By Thomas Clouse
North Korea has taken modest steps in recent weeks to liberalize its economy by introducing new special economic zones (SEZs), loosening currency exchange restrictions and strengthening foreign trade relationships.
The moves toward more open economic policies have prompted hope for further reform, as well as concerns that new economic activity could undermine international sanctions related to the country’s nuclear weapons program.
In mid-October, North Korea’s state-controlled media reported that the government would open 14 new SEZs, adding to the four that currently exist. Few details of the new SEZs were released, but the four that are already in operation lie primarily along borders with China, Russia and South Korea. Political friction has interrupted operations within these SEZs, which has potentially dampened investor enthusiasm.

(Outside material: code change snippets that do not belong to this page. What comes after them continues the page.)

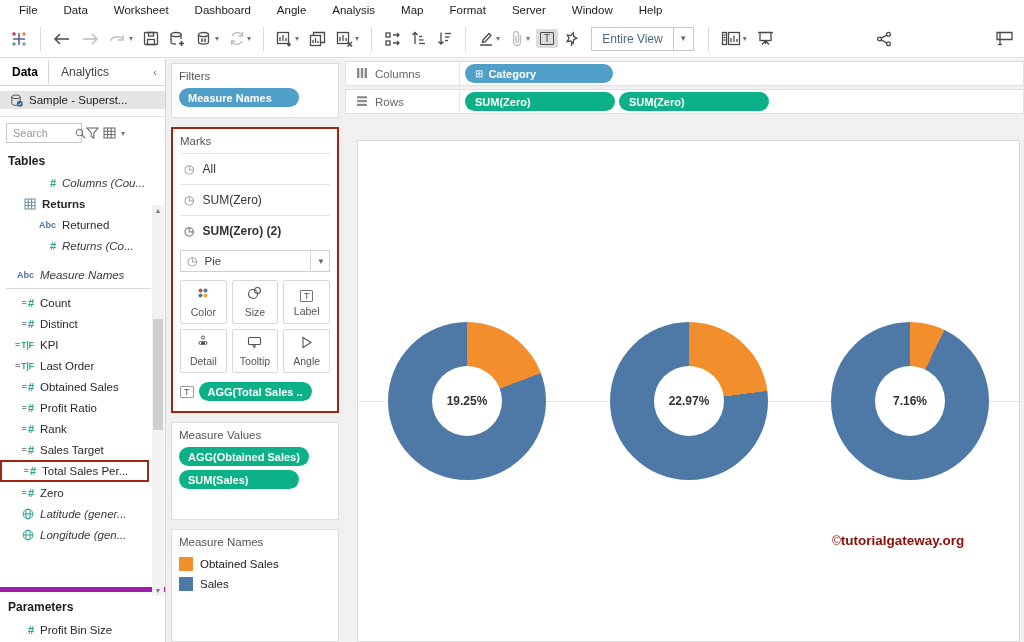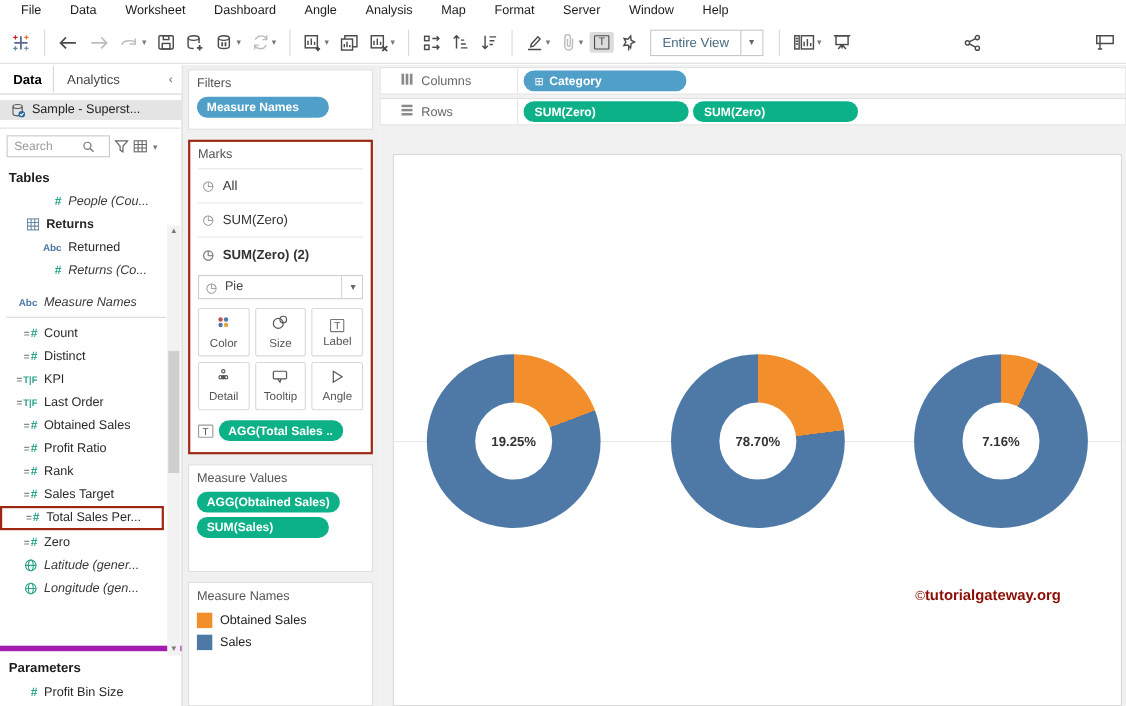--- a/index.html
+++ b/index.html
@@ -30,21 +30,21 @@
   .data-pane { width:166px; background:#fff; border-right:1px solid #d5d5d5; display:flex; flex-direction:column; position:relative; }
   .pane-tabs { display:flex; align-items:center; height:27px; border-bottom:1px solid #d5d5d5; background:#fff; }
   .pane-tab { padding:5px 10px 5px 12px; font-size:12px; }
   .pane-tab.active { font-weight:700; color:#000; border-right:1px solid #d5d5d5; }
   .pane-tab.inactive { color:#444; }
   .pane-collapse { margin-left:auto; padding-right:8px; color:#666; font-size:11px; }
   .sources { padding:5px 0 7px 0; border-bottom:1px solid #e2e2e2; }
   .source-row { display:flex; align-items:center; gap:6px; height:18px; padding:0 6px 0 10px; font-size:11.5px; color:#222; }
   .source-row.selected { background:#e4e4e4; }
   .search-row { display:flex; align-items:center; gap:4px; padding:6px 4px 4px 6px; }
-  .search-box { display:flex; align-items:center; border:1px solid #c9c9c9; height:20px; width:94px; padding:0 3px 0 6px; }
+  .search-box { display:flex; align-items:center; border:1px solid #c9c9c9; height:20px; width:76px; padding:0 3px 0 6px; }
   .search-box input { border:none; outline:none; width:62px; font-size:11px; color:#333; font-family:"Liberation Sans",sans-serif; }
   .search-box input::placeholder { color:#9a9a9a; }
   .mini-ic { color:#666; display:flex; align-items:center; }
   .tables-header { font-weight:700; font-size:12px; padding:7px 0 4px 8px; color:#1c1c1c; }
   .field-list { flex:1; overflow:hidden; position:relative; padding-right:14px; }
   .field-row { display:flex; align-items:center; height:21px; padding-left:8px; gap:6px; font-size:11.5px; color:#2a2a2a; white-space:nowrap; }
   .field-row .flabel { overflow:hidden; text-overflow:ellipsis; }
   .field-row.italic .flabel { font-style:italic; color:#3a3a3a; }
   .field-row.bold .flabel { font-weight:700; }
   .field-row.indent { padding-left:30px; }
@@ -83,21 +83,21 @@
   .agg-row { display:flex; align-items:center; gap:5px; margin-top:9px; }
   .t-box { border:1px solid #9a9a9a; font-size:9px; color:#555; padding:0px 3px; border-radius:1px; }
   .legend-row { display:flex; align-items:center; gap:7px; height:20px; font-size:11.5px; color:#222; }
   .legend-swatch { width:14px; height:14px; flex-shrink:0; }
 
   
   .right-area { flex:1; background:#f1f1f1; position:relative; }
   .shelf { position:absolute; left:1px; right:0; height:25px; background:#fff; border:1px solid #e1e1e1; display:flex; align-items:center; }
   .shelf.columns { top:2px; }
   .shelf.rows { top:30px; }
-  .shelf-label { width:125px; display:flex; align-items:center; gap:7px; padding-left:18px; color:#666; font-size:11.5px; border-right:1px solid #e6e6e6; align-self:stretch; }
+  .shelf-label { width:114px; display:flex; align-items:center; gap:7px; padding-left:10px; color:#666; font-size:11.5px; border-right:1px solid #e6e6e6; align-self:stretch; }
   .shelf-pills { display:flex; gap:4px; padding-left:5px; }
   .shelf-pill { height:19px; border-radius:10px; color:#fff; font-size:11px; font-weight:700; display:flex; align-items:center; padding:0 10px; gap:5px; }
   .shelf-pill.blue { background:var(--pill-blue); width:148px; }
   .shelf-pill.green { background:var(--pill-green); width:150px; }
   .pill-ic { font-size:10px; font-weight:400; }
 
   .canvas-pane { position:absolute; left:13px; right:4px; top:81px; bottom:0; background:#fff; border:1px solid #d8d8d8; }
   .gridline-h { position:absolute; left:0; right:0; top:260px; height:1px; background:#e8e8e8; }
   .donut { position:absolute; width:158px; height:158px; border-radius:50%; }
   .donut-hole { position:absolute; left:50%; top:50%; transform:translate(-50%,-50%); width:70px; height:70px; background:#fff; border-radius:50%; display:flex; align-items:center; justify-content:center; }
@@ -354,21 +354,21 @@
           </svg>
       </span>
       <span class="tb-caret">▾</span>
     </div>
     <div class="tables-header">Tables</div>
     <div class="field-list" id="fieldlist">
         <div class="field-row italic indent">
           <span class="ficon">
             <span class="ic-hash">#</span>
           </span>
-          <span class="flabel">People (Cou...</span>
+          <span class="flabel">Columns (Cou...</span>
         </div>
         <div class="field-row bold">
           <span class="chev">▾</span>
           <span class="ficon">
             <svg width="12" height="12" viewBox="0 0 12 12" fill="none" stroke="#6b8aa5" stroke-width="1">
               <rect x="1" y="1" width="10" height="10"></rect>
               <line x1="1" y1="4.3" x2="11" y2="4.3"></line>
               <line x1="1" y1="7.6" x2="11" y2="7.6"></line>
               <line x1="4.3" y1="1" x2="4.3" y2="11"></line>
               <line x1="7.6" y1="1" x2="7.6" y2="11"></line>
@@ -653,21 +653,21 @@
     <div class="canvas-pane">
       <div class="gridline-h"></div>
       <div id="donuts">
           <div class="donut" style="left: 30px; top: 181px; background: conic-gradient(rgb(242, 142, 43) 0deg, rgb(242, 142, 43) 69.3deg, rgb(78, 121, 167) 69.3deg, rgb(78, 121, 167) 360deg);">
             <div class="donut-hole">
               <span class="donut-label">19.25%</span>
             </div>
           </div>
           <div class="donut" style="left: 252px; top: 181px; background: conic-gradient(rgb(242, 142, 43) 0deg, rgb(242, 142, 43) 82.692deg, rgb(78, 121, 167) 82.692deg, rgb(78, 121, 167) 360deg);">
             <div class="donut-hole">
-              <span class="donut-label">78.70%</span>
+              <span class="donut-label">22.97%</span>
             </div>
           </div>
           <div class="donut" style="left: 473px; top: 181px; background: conic-gradient(rgb(242, 142, 43) 0deg, rgb(242, 142, 43) 25.776deg, rgb(78, 121, 167) 25.776deg, rgb(78, 121, 167) 360deg);">
             <div class="donut-hole">
               <span class="donut-label">7.16%</span>
             </div>
           </div>
         </div>
       <div class="watermark">
         <span class="c">©</span><span>tutorialgateway.org</span>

Scott Snyder, senior fellow for Korea Studies and director of the program on US-Korea Policy at the Council on Foreign Relations, explains, “There are not necessarily that many restrictions on foreign investments, but the stigma associated with the sanctions and the relatively high historic risk associated with doing business in North Korea, in light of its own internal governance issues, will probably mean that people will wait and see.”
Among other incentives, the special economic zones will offer more flexible foreign exchange policies. The country’s official exchange rate for its currency, the won, is 96 to the US dollar, but black market rates are approximately 8,000 to one. The new trade zones will incorporate local market rates, according to media comments from government officials.
North Korea is also reaching out to potential trade partners. It hosted the president of Mongolia and Indonesia’s foreign minister in October. North Korea and Mongolia, both of which depend heavily on trade with China, agreed to cooperate in several industries.